But he's also taken on a title once associated with former prime minister Jean Chrétien — the "little guy" from Shawinigan.

Jonathan Kalles, who served as Quebec adviser to Trudeau, said the fact that Champagne grew up in a small town and represents a rural riding will go a long way in helping him convince Canadians he has the plan for the moment.

"In his riding, which is not an urban riding, it's not super wealthy people, he's speaking with people who are struggling with cost of living," he said.

Under the Trudeau government, a series of finance ministers tried and failed to make that link.

Bill Morneau, who grew up wealthy, struggled to show he could relate to regular Canadians and, by his own admission, stumbled when communicating significant tax changes for small businesses. 

The globe-trotting Chrystia Freeland failed to connect with Canadians feeling pinched by the rising cost of living when she said she was cutting her family's Disney+ streaming service subscription.

Champagne's strength is in communication, and he clearly enjoys hamming it up with the public.

The minister will hand out his cell number to just about anyone and will actually follow up himself with any promised calls. He'll also throw his own schedule into the wind just to shake hands and say hello.

"He actually wants to engage with people and not get filtered by staff," Kalles said. "It may give his staff a heart attack, but he refuses to not be himself. He wants to have that one-on-one conversation."

Kalles said Champagne is particularly good at remembering past encounters with members of the public, which allows him to come off as "genuine" rather than rehearsed.

Last week, Champagne said his conversations with Canadians in the street told him the country knows that this is not the time for "business as usual."

"This is like 1945. We need to chart a new course for this country," he said, comparing the country's current economic situation to a crisis on the scale of the Second World War.

════════════════════

▸ WHAT YOU WILL DO:
1 – In the article about Champagne, what did Chrystia Freeland say she was cutting?
2 – Carry on the article about Champagne from its final sentence.

▸ DATA SEGMENT:
════════════════════

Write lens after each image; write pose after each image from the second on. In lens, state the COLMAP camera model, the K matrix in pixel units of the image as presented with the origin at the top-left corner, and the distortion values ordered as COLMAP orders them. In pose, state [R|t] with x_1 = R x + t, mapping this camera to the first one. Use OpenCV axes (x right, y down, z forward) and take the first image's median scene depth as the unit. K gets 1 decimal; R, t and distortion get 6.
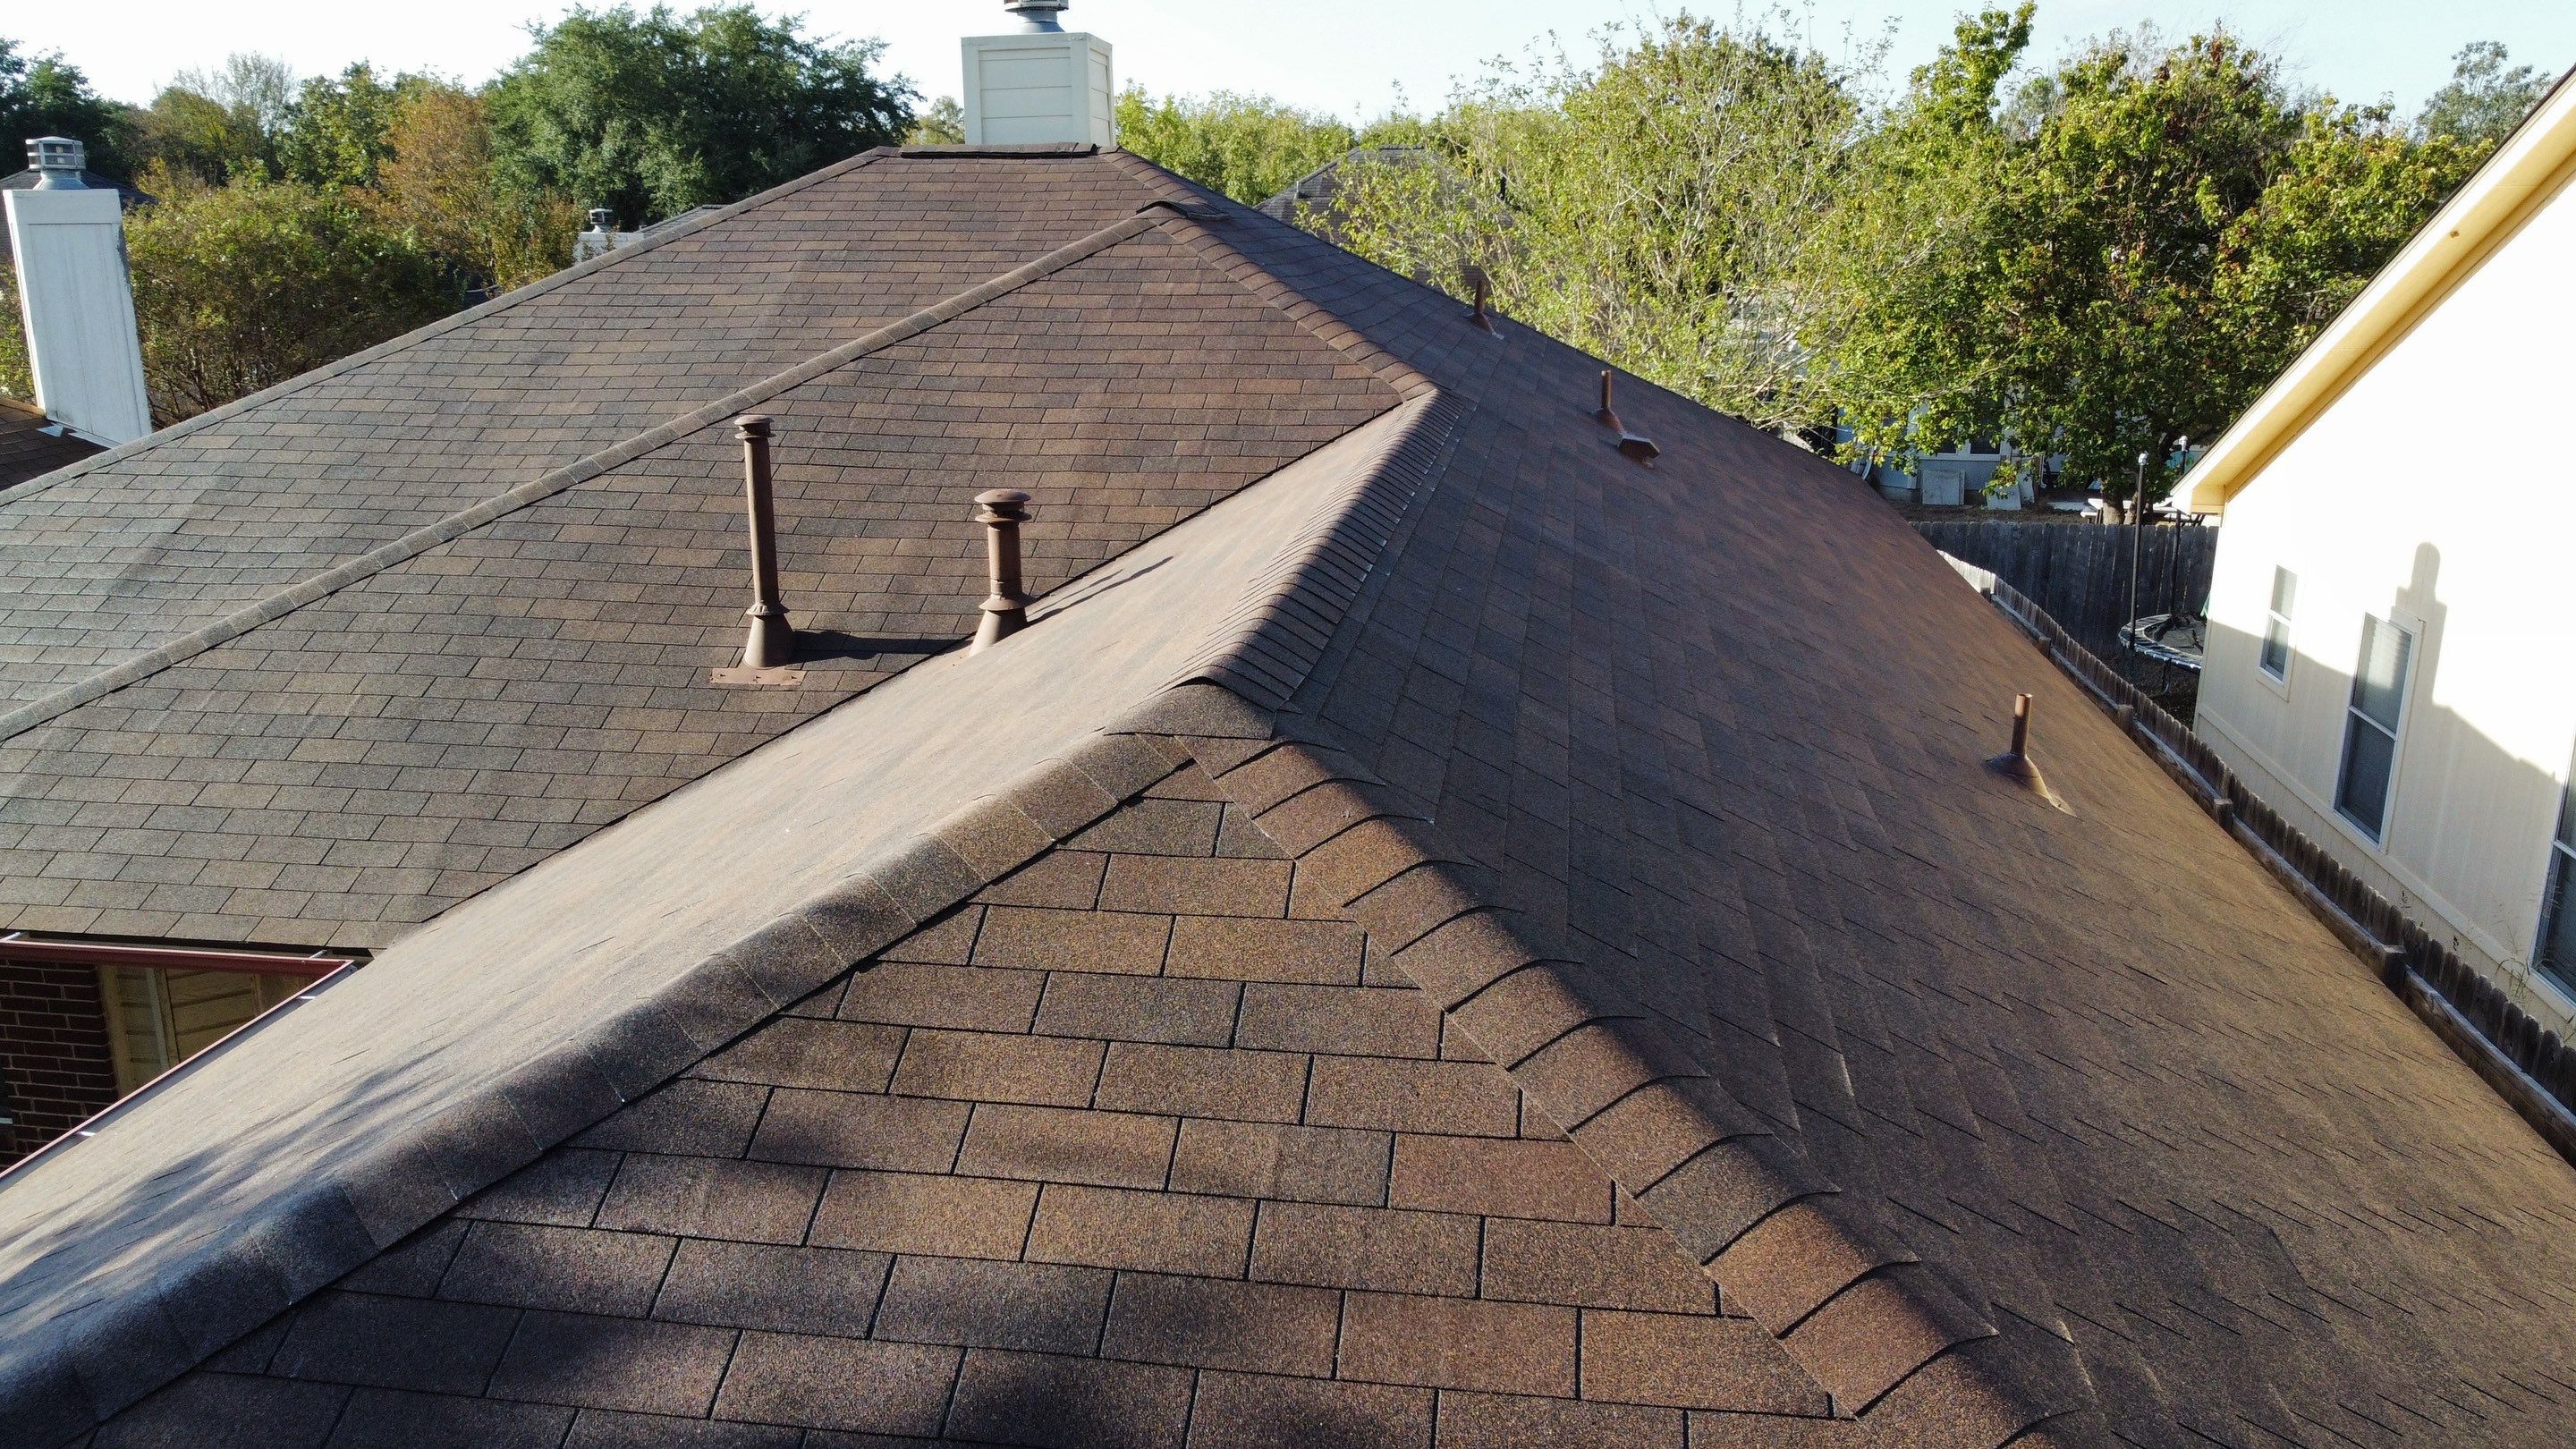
lens RADIAL K [[1950.4, 0, 1283.8], [0, 1950.4, 731.2], [0, 0, 1]] dist [0.007940, -0.017645]
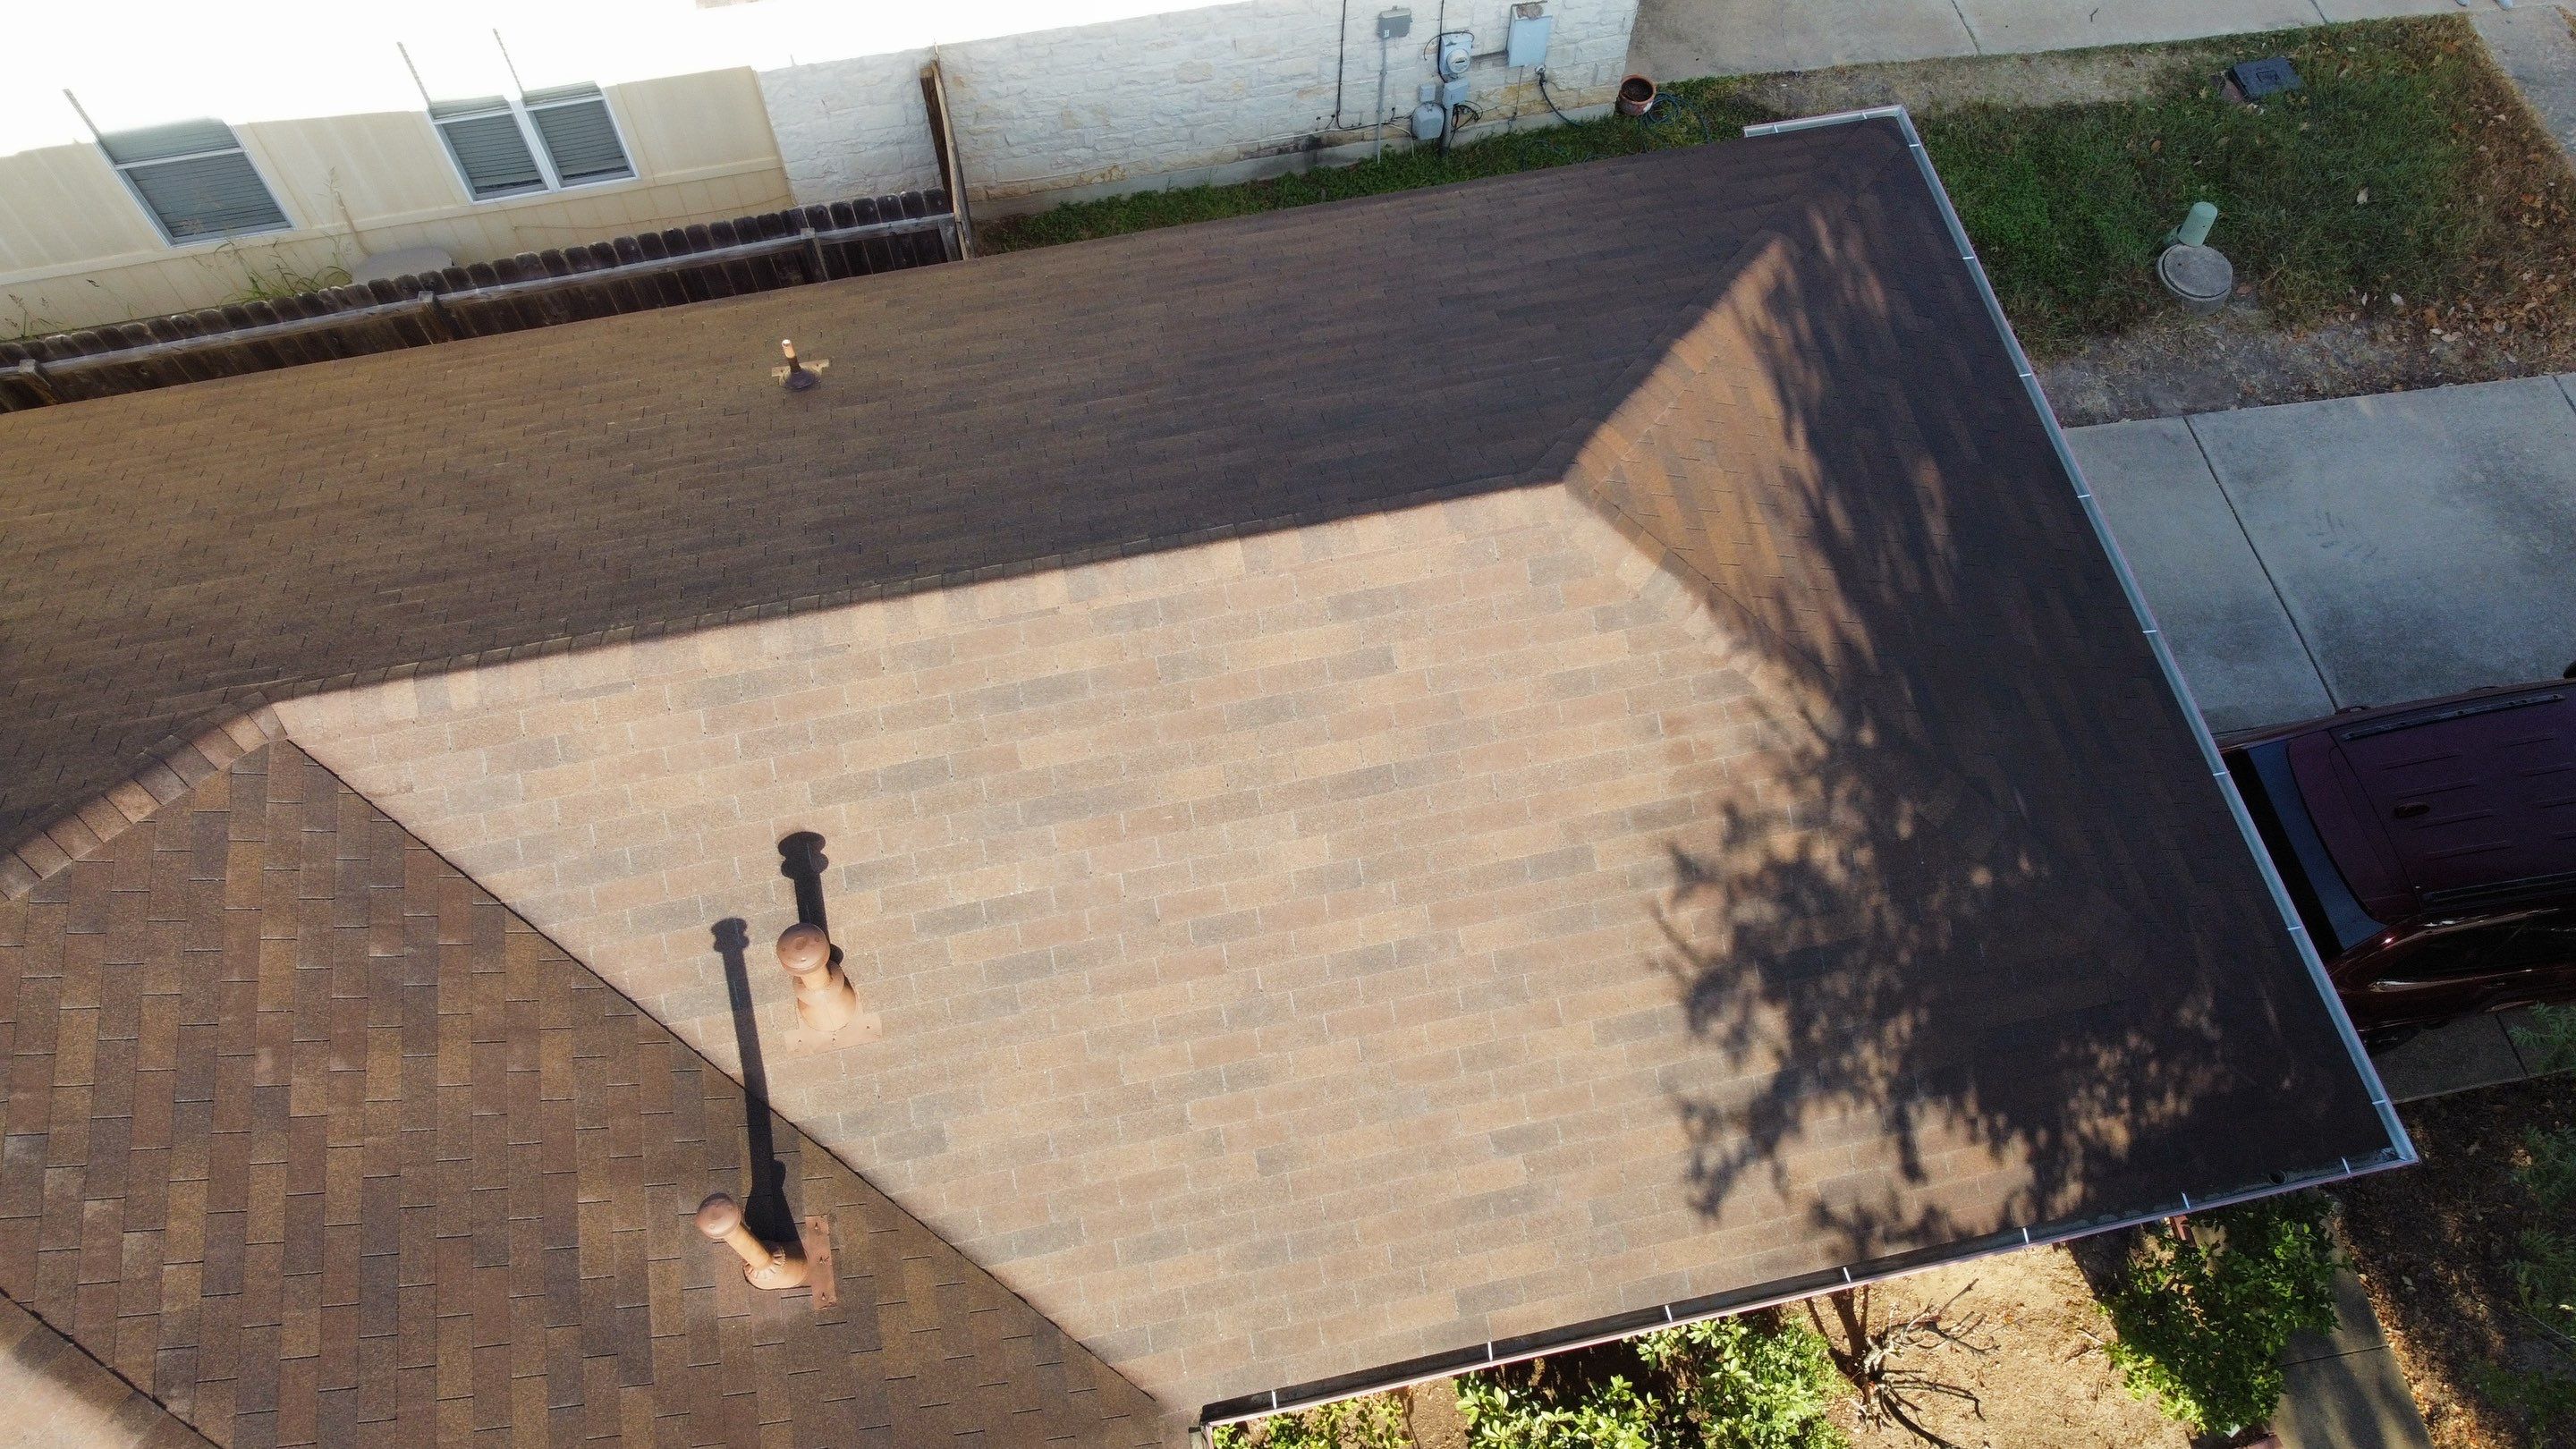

════════════════════

▸ SET OF ANSWERS:
1 – Her family's Disney+ streaming service subscription.

2 –
Conservative Leader Pierre Poilievre has warned that if the budget fails to bring down the cost of living, his party will vote against it in the current minority Parliament.

"Instead of trying to provoke a costly election on a costly budget, why not an affordable budget for an affordable life?" Poilievre said in a question period exchange on Monday.

Champagne will need to defend spending measures and cuts at the same time, along with a new accounting practice for the budget. Overall federal expenditures are expected to blow past the level the Conservatives set to restrain the deficit but will likely fall short of demands made by the Bloc Québécois.

Brought into office in the Saint-Maurice—Champlain riding during the Trudeau wave in 2015, Champagne has a decade of political experience under his belt.

He comes with a background as legal counsel in the private sector and ascended rapidly through the political ranks, from parliamentary secretary to infrastructure minister and industry minister.

Champagne has also been the subject of rumours about his possible interest in the Liberal party leadership.

Those questions were set aside by Carney's leadership win at the beginning of the year — for the moment, at least.